▸ **Work instructions**: From the listing below, extract every line in which the word "voor" appears.

--- START ---

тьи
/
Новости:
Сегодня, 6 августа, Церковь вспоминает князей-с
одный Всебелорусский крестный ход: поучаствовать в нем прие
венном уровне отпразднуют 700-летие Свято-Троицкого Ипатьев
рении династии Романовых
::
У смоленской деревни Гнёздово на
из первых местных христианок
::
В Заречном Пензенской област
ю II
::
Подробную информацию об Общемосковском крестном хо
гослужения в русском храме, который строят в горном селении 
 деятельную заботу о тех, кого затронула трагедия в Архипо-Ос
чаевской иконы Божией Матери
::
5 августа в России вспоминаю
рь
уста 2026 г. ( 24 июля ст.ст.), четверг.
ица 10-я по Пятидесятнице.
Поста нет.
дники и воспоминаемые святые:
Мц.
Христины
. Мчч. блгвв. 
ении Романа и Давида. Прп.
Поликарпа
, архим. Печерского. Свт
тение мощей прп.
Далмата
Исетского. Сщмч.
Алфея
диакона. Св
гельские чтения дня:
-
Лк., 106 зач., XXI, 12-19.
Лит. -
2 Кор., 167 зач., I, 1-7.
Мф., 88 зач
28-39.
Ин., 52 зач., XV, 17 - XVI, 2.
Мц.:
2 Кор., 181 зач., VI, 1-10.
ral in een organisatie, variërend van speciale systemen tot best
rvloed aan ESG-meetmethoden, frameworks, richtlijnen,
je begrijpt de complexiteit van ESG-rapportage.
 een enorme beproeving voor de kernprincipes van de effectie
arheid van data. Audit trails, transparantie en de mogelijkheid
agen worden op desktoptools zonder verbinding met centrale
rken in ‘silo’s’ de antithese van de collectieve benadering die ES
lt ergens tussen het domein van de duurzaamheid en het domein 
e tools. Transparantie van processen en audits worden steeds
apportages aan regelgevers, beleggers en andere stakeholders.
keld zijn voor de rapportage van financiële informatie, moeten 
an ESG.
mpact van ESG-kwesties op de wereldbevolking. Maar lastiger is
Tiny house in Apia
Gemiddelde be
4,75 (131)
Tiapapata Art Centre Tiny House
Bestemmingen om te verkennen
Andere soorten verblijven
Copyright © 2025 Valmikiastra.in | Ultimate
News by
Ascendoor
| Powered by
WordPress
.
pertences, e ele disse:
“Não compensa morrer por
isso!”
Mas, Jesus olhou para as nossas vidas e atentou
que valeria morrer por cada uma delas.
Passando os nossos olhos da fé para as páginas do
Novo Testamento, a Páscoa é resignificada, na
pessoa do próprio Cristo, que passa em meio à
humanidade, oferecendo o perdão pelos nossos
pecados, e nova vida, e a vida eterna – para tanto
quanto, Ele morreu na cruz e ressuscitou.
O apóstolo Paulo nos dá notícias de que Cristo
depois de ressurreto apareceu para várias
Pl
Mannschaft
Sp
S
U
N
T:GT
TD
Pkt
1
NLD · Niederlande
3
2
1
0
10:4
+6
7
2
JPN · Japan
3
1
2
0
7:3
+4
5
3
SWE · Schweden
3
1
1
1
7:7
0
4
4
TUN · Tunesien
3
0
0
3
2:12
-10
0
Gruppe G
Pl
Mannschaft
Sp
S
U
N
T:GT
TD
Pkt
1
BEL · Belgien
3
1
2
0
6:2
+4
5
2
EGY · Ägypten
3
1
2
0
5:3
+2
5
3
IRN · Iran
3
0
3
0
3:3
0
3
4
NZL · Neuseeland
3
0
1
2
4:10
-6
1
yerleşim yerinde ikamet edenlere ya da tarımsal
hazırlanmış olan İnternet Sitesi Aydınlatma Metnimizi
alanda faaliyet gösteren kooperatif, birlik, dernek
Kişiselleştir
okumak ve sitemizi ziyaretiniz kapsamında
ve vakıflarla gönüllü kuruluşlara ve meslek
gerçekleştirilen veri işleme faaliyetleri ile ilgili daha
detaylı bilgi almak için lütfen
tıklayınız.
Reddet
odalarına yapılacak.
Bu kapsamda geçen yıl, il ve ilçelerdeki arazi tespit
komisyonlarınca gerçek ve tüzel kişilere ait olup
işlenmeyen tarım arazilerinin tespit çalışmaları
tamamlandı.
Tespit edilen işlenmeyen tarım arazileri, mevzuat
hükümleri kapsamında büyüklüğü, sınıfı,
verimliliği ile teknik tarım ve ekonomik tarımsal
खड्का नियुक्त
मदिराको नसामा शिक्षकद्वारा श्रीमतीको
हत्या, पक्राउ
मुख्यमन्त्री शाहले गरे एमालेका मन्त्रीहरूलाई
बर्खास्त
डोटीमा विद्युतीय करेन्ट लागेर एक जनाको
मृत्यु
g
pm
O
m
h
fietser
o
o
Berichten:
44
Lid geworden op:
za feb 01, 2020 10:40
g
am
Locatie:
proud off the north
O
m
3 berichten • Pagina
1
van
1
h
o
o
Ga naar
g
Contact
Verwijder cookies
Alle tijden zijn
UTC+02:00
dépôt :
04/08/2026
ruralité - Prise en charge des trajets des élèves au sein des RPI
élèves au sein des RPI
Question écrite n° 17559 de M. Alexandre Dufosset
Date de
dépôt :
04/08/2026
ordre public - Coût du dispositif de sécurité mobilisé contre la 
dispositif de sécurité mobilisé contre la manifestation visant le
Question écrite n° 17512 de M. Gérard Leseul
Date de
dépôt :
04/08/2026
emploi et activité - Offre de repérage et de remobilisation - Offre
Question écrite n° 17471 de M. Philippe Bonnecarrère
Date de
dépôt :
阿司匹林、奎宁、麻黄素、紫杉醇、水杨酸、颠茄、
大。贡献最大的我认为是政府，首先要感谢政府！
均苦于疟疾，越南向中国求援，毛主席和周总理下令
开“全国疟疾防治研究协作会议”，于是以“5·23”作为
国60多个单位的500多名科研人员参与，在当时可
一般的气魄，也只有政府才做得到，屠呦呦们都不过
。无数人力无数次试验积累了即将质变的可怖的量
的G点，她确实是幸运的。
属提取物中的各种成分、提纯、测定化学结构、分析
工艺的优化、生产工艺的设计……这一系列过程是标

--- END ---

▸ **Result**:
 een enorme beproeving voor de kernprincipes van de effectie
keld zijn voor de rapportage van financiële informatie, moeten 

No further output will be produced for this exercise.